#### Data to process:
■ ■ ■

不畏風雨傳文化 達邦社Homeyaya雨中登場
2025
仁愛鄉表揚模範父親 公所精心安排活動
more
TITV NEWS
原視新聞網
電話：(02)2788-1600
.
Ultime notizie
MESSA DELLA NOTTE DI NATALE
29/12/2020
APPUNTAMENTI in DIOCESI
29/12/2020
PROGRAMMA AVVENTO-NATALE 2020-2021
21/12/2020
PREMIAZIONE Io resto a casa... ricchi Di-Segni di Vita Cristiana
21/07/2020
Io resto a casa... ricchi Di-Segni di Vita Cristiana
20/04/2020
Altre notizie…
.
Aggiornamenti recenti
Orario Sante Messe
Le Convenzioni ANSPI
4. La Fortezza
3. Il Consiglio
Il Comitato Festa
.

■ ■ ■

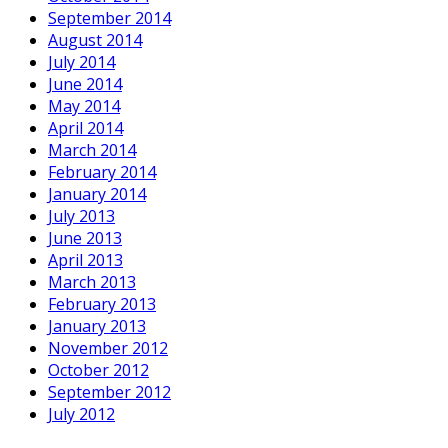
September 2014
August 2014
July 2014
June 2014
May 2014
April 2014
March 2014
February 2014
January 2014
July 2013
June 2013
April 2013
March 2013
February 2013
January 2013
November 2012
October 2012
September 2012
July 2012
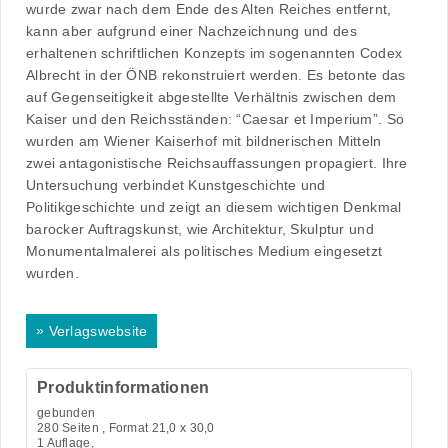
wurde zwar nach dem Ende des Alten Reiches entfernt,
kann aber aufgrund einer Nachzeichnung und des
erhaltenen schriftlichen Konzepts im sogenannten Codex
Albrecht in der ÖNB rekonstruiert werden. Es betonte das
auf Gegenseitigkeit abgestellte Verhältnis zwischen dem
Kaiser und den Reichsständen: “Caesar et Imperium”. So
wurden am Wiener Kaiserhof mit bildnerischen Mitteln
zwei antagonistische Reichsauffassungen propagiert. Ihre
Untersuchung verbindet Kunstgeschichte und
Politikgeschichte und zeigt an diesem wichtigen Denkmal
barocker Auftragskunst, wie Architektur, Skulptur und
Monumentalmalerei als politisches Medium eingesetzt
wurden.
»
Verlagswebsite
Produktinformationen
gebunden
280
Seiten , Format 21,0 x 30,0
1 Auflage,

■ ■ ■

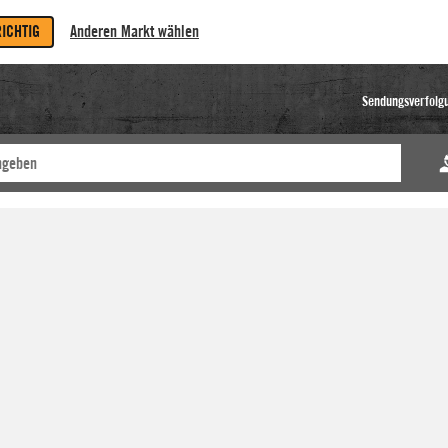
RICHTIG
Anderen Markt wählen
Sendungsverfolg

■ ■ ■

#### What to do:
Return, word for word, the lines in the records above that begin with the line containing "wurde zwar nach" and end with the line containing "wurden am Wiener", including both of those lines.

#### Written response:
wurde zwar nach dem Ende des Alten Reiches entfernt,
kann aber aufgrund einer Nachzeichnung und des
erhaltenen schriftlichen Konzepts im sogenannten Codex
Albrecht in der ÖNB rekonstruiert werden. Es betonte das
auf Gegenseitigkeit abgestellte Verhältnis zwischen dem
Kaiser und den Reichsständen: “Caesar et Imperium”. So
wurden am Wiener Kaiserhof mit bildnerischen Mitteln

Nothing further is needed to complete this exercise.